父はいつもトラックや車やバイクといったマシンに感謝し、誇りを持っている場面や場所へマリオを連れて行ってくれた。

父はもちろんメカニックではないが、マリオはこれらのマシンがいつも、所有者である父の延長線上にあるように思っていた。

Mario Ayala
“Spare,” 2018
Acrylic on Canvas


今でも、マリオと父は一緒に車をカスタマイズしている。

2019年に開催されたEver Gold [Projects] での個展「Give a Dog a Bad Name and Hang Him」に出品した作品には父が参加していた。

本展では、キャンバスにエアブラシで描かれた絵画と紙の作品を展示することで、物語的にも空間的にも、異なる要素が協調したり矛盾したりする一種の具象的な表現を用いた。

マリオはこの比喩的表現が作品のコンセプトや“フィジカルな”制作方法となって表層化し、そのような視覚的表現が言説的現実を投影すると考えている。

自分を構築する環境に感謝し、環境を構成する自分を誇ること

Mario Ayala
“Catch and Release,” 2020
Acrylic on Canvas


マリオ・アヤラは父に倣い、自身を構成する要素や世界に感謝し、誇りを持っている。

ラテン系アメリカンであるマリオは、自身の“ブラウン”を誇りに思い、制作の中で常に参照しているという。

また、ラテン系アメリカンが試み、成功させてきた音楽、ビジュアルアート、タトゥー、カー・カルチャーなどといった“経験”は自律的に、あるいは流用を通して、アメリカを媒介して世界の大衆文化に浸透している。

Mario Ayala
“Content Administrator,” 2019
Acrylic on Canvas


マリオは、“ブラウン”やラテン系アメリカンの経験やアイデンティティに密接するヴァナキュラーなイメージを作品内に散りばめている。

そういった自身を取り巻く環境のイメージやシンボルについて、彼は「自分にとってすごく大事だから」と話す。

それら要素が明らかに不在である空間にそれを存在させることで、表象を強調することができると考えているそうだ。

それは「場違い」とは違う、肯定や願望の主張、そして提起の強調だろう。

分け隔てない包括的な世界を展望すること

Mario Ayala
“Accordion,” 2017
Acrylic on Canvas


そしてここ数年、 異なる個性を持つ様々なアーティストたちがラテン系アメリカンの経験をテーマとして扱っている。展覧会、パフォーマンス、出版、ソーシャル・プラクティス/コラボレーションなど、その展開のスタイルも様々でどれも個性的だ。

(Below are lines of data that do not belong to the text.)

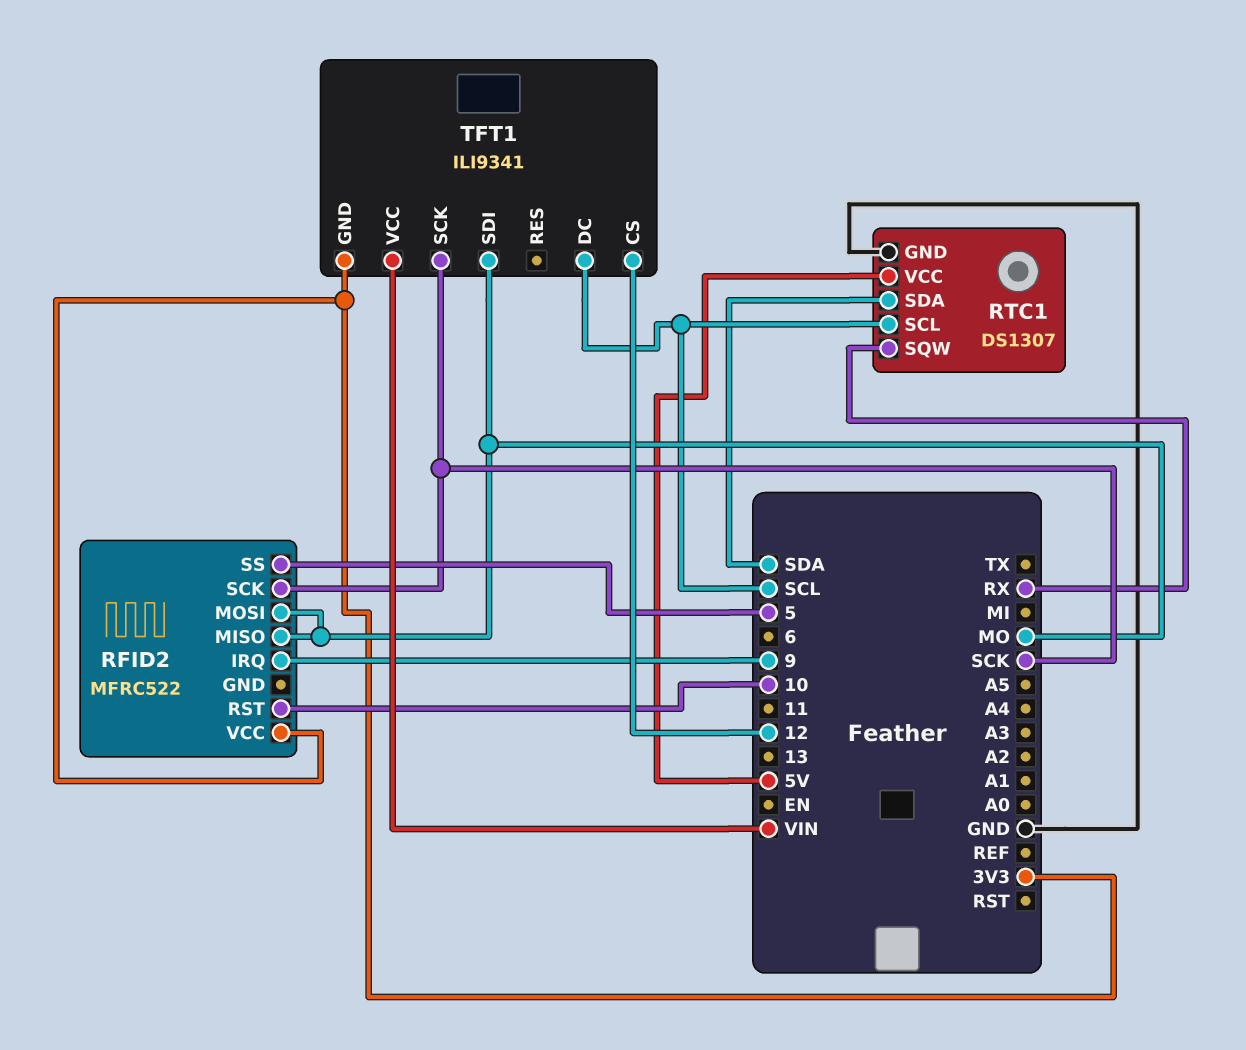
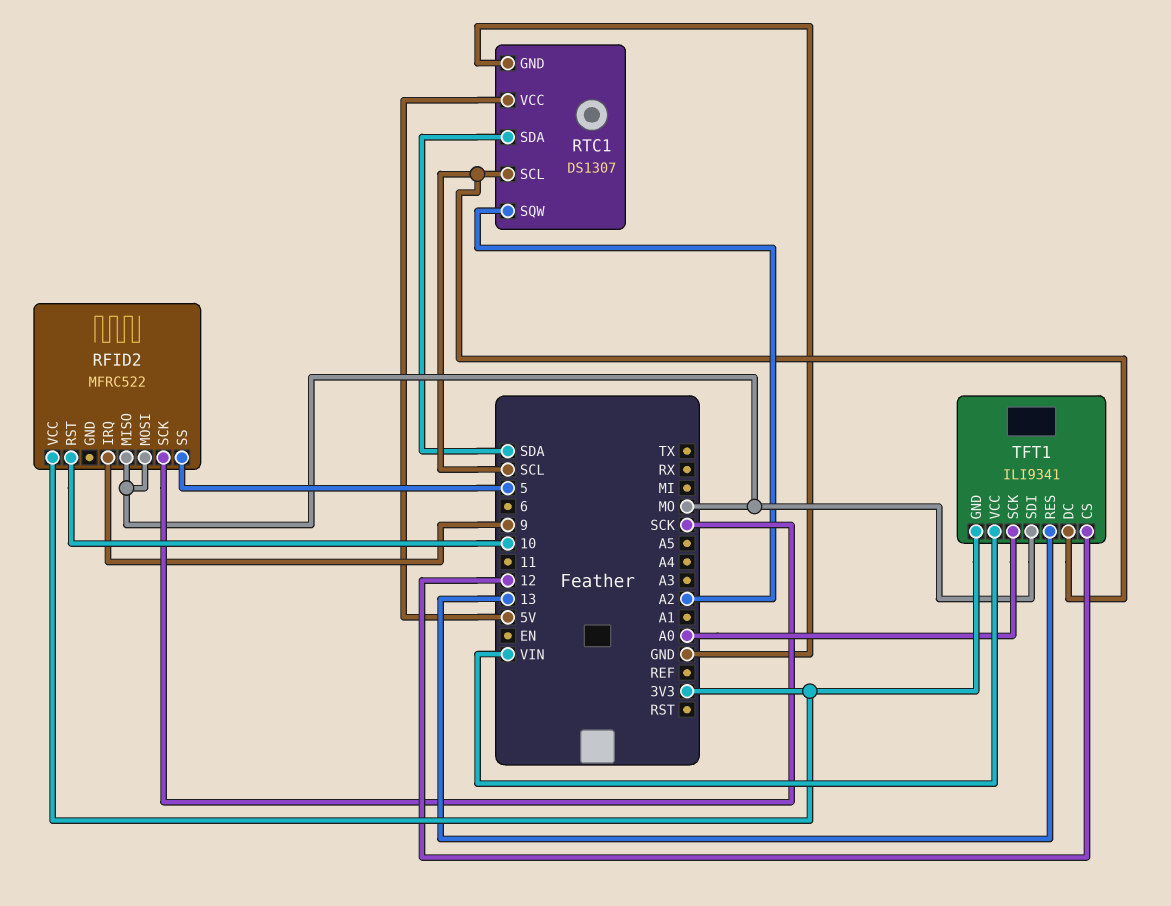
RTC1 pin SQW: RX -> A2
TFT1 pin RES: none -> 13
TFT1 pin SCK: SCK -> A0

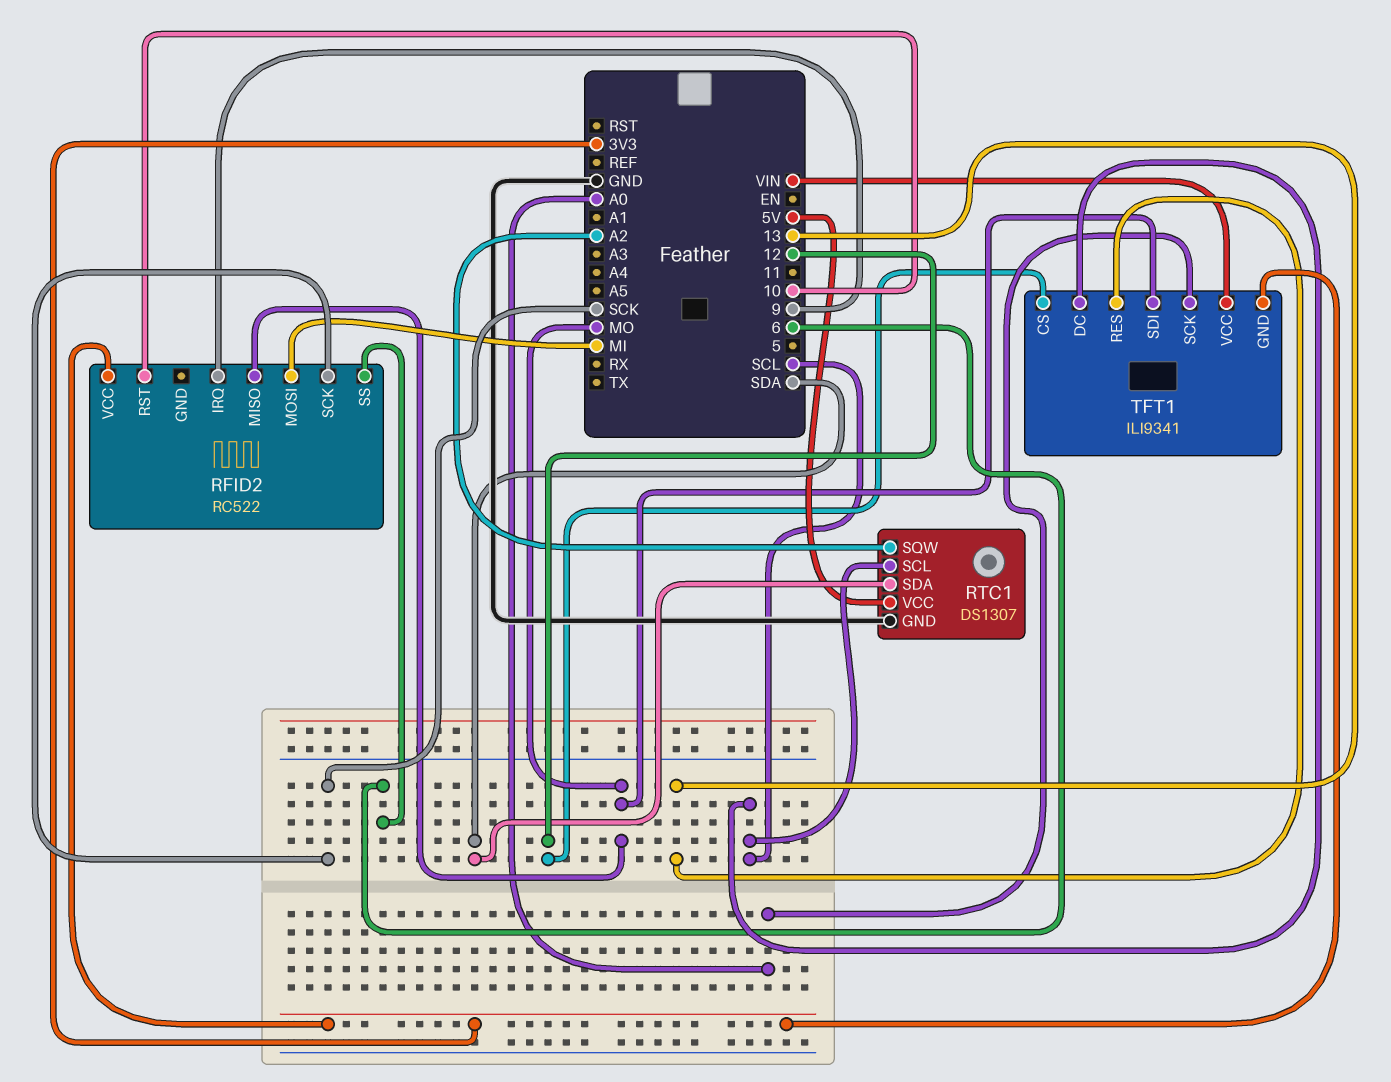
RFID2: MFRC522 -> RC522
RFID2 pin MOSI: MO -> MI
RFID2 pin SS: 5 -> 6

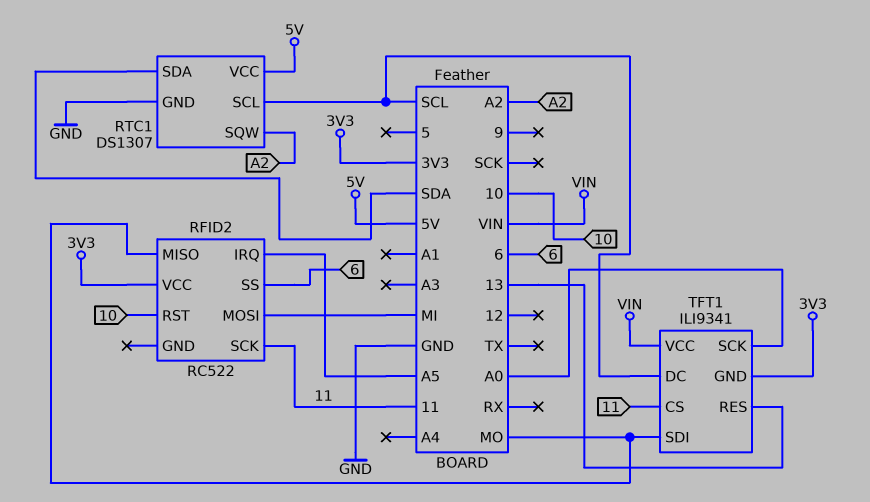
RFID2 pin IRQ: 9 -> A5
RFID2 pin SCK: SCK -> 11
TFT1 pin CS: 12 -> 11

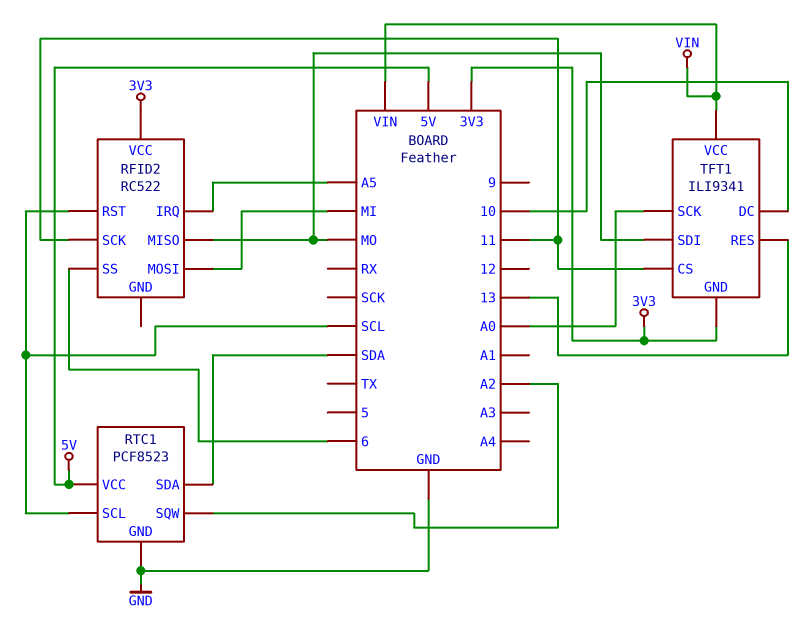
RFID2 pin RST: 10 -> SCL
RTC1: DS1307 -> PCF8523
TFT1 pin DC: SCL -> 10

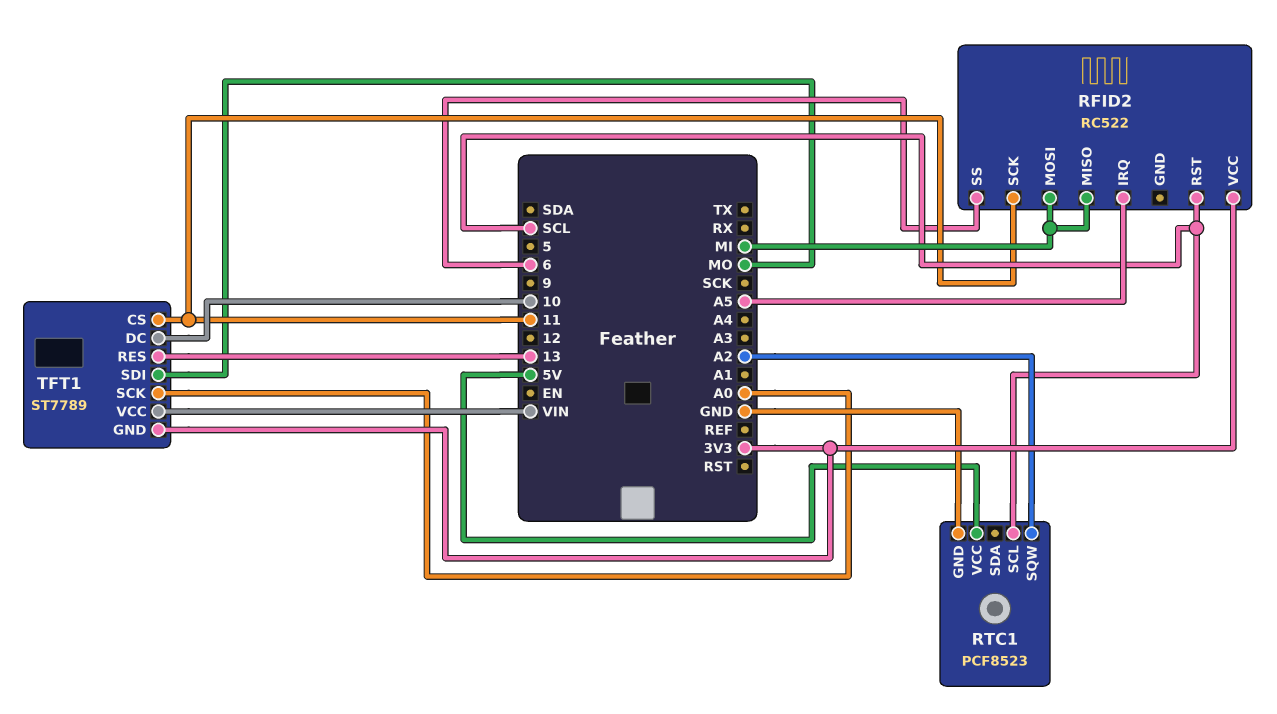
RFID2 pin MISO: MO -> MI
RTC1 pin SDA: SDA -> none
TFT1: ILI9341 -> ST7789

あらゆる形のアートの実践に関して、それは、特定されたとあるの対話の場に座り、疑問を投げかけることを意味している。

このように、アートにおけるラテン系アイデンティティを扱う会話が増えていることをマリオは嬉しく思っている。

Mario Ayala
“Earth Angel,” 2020
Acrylic on Canvas


“共通の言語”を通して、“異なる言語”を持つ人々が繋がっていくこと。聞いてもらいたい、理解してもらいたいというネットワーク化された“声”のためのプラットフォームが成長していること。

マリオにとってはそれを目の当たりにすることは幸せだという。

人と人が手を取り合い、包括し合うこと。自身がその当事者となることが、彼自身も好きらしい。

彼は、ありとあらゆる声が包括的に思慮される世界を望む。

自分が与えられたものを、自分以外に与えること

MARIO AYALA
© 2021 ssense.com


そのために彼は表現する。

所属するコミュニティや自分を構成する世界、そして天性に感謝しを誇りに思うこと。

ボールペンで緻密に描いた犬やトラック、車、人などの絵をくれた父のように、あらゆる人に、マリオ・アヤラ (MARIO AYALA) は希望と喜びを与え続ける。